SUPPLIED RECORDS:
****************
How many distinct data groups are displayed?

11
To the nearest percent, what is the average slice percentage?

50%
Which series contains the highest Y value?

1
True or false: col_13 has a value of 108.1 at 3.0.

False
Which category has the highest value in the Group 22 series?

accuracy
****************
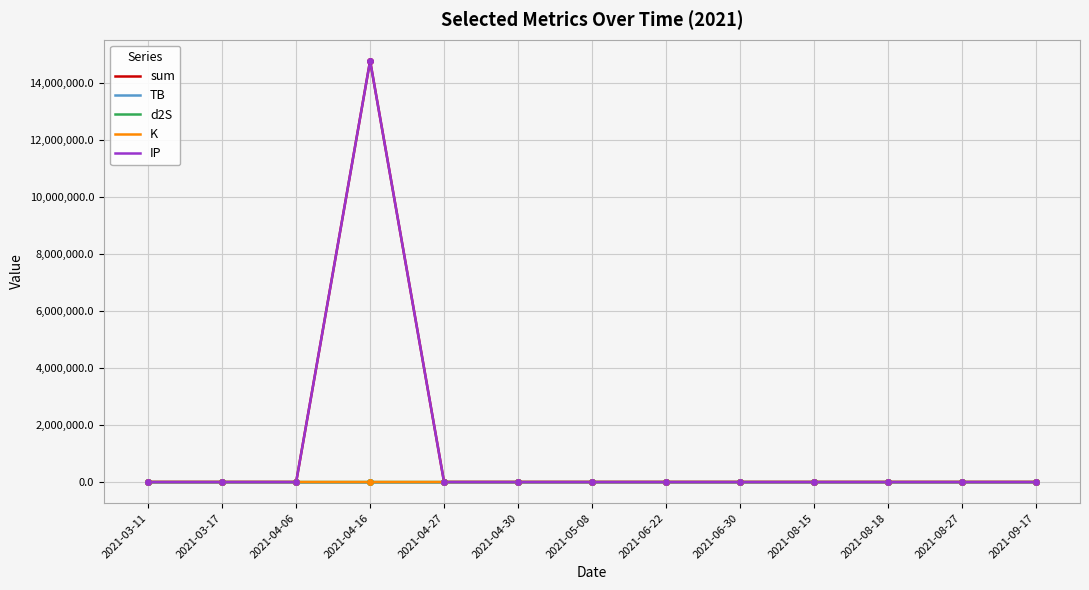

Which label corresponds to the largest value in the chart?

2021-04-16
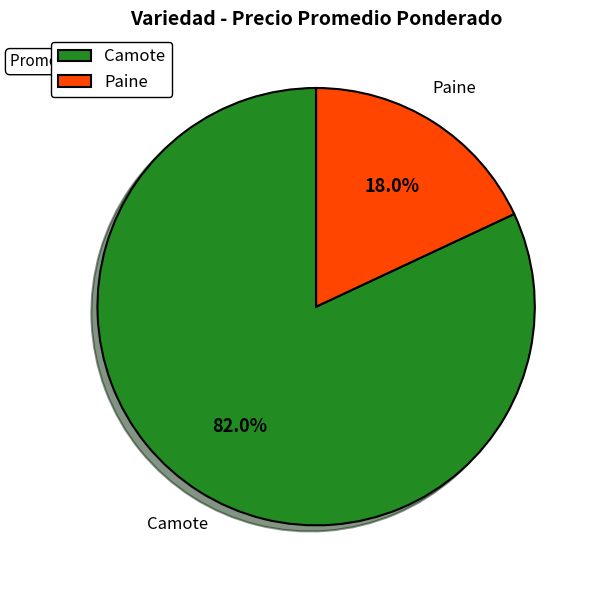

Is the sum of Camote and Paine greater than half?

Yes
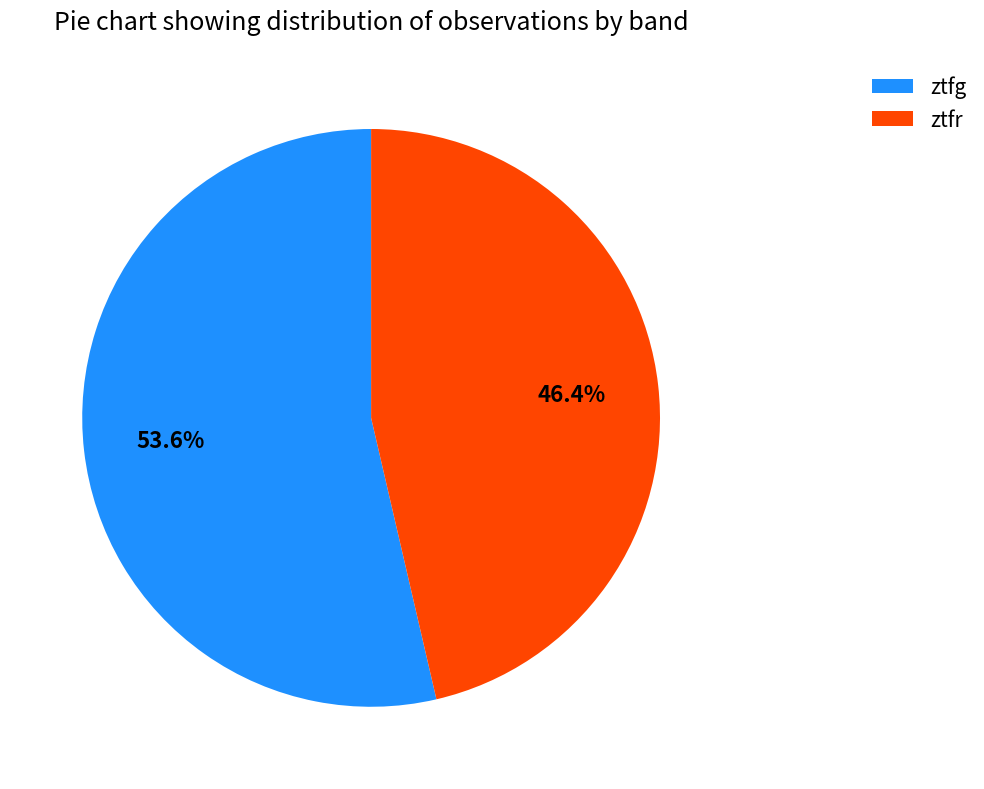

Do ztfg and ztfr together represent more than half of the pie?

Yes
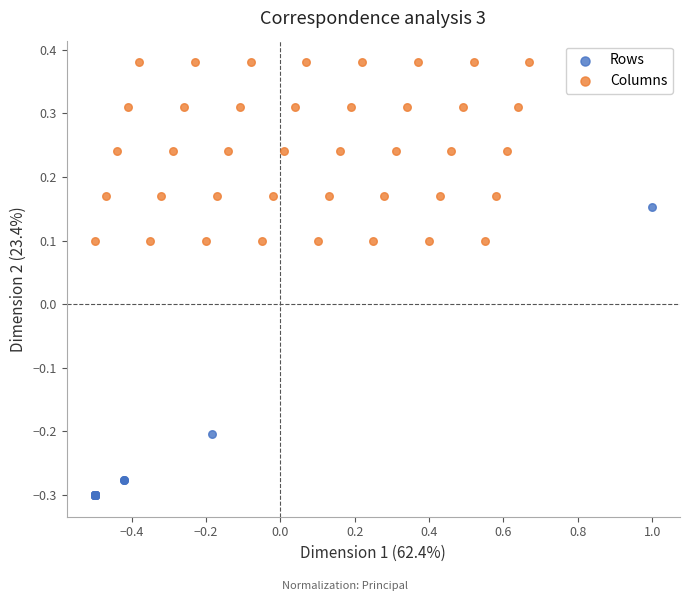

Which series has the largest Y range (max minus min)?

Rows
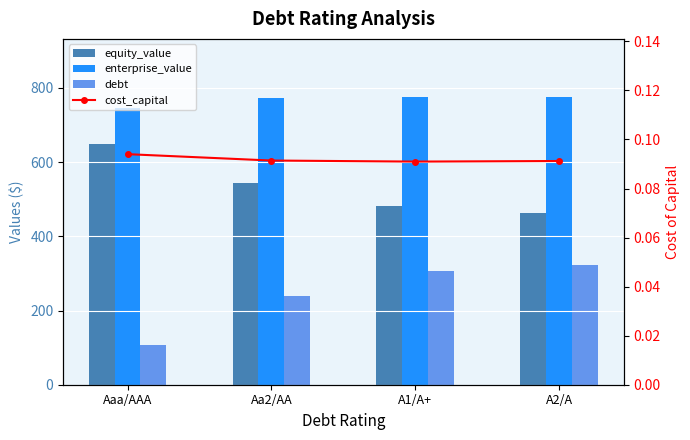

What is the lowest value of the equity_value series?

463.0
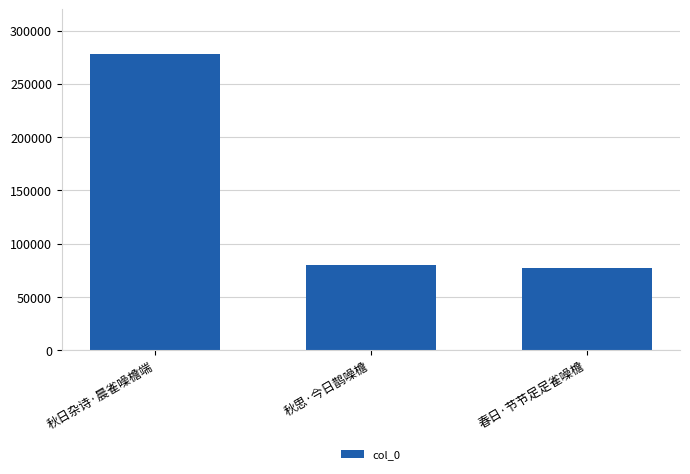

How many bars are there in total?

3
****************
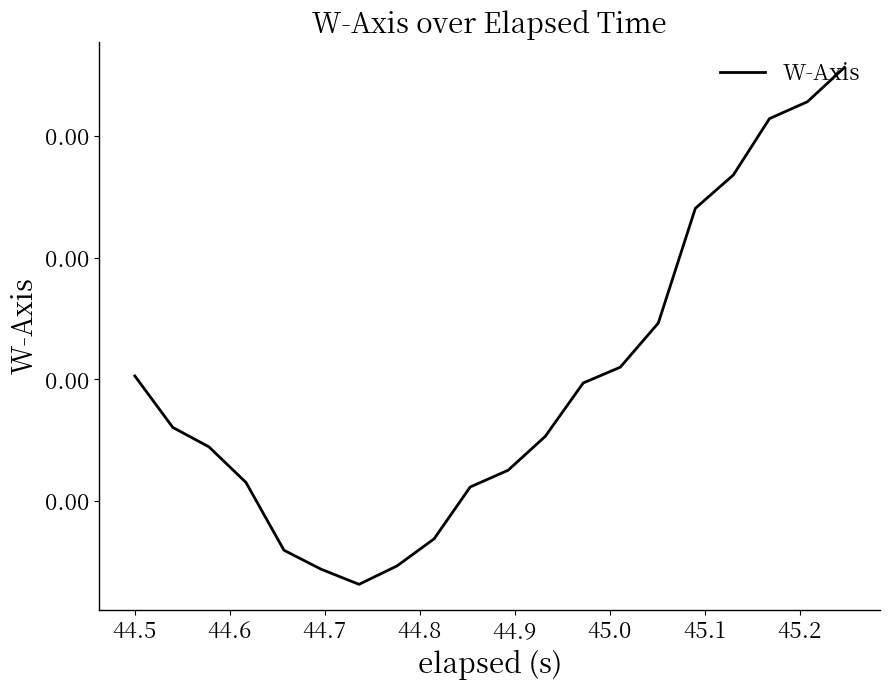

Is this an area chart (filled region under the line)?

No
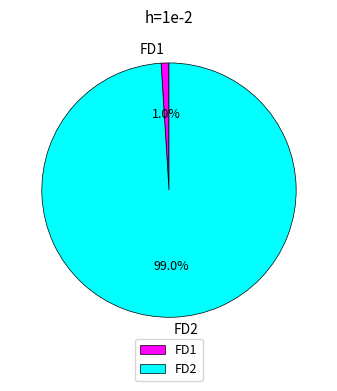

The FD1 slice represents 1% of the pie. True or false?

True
****************
TASK:
Retype the material starting at the line containing "How many distinct data groups are displayed?" and ending after the line containing "Which category has", both lines included.

ANSWER SECTION:
How many distinct data groups are displayed?

11
To the nearest percent, what is the average slice percentage?

50%
Which series contains the highest Y value?

1
True or false: col_13 has a value of 108.1 at 3.0.

False
Which category has the highest value in the Group 22 series?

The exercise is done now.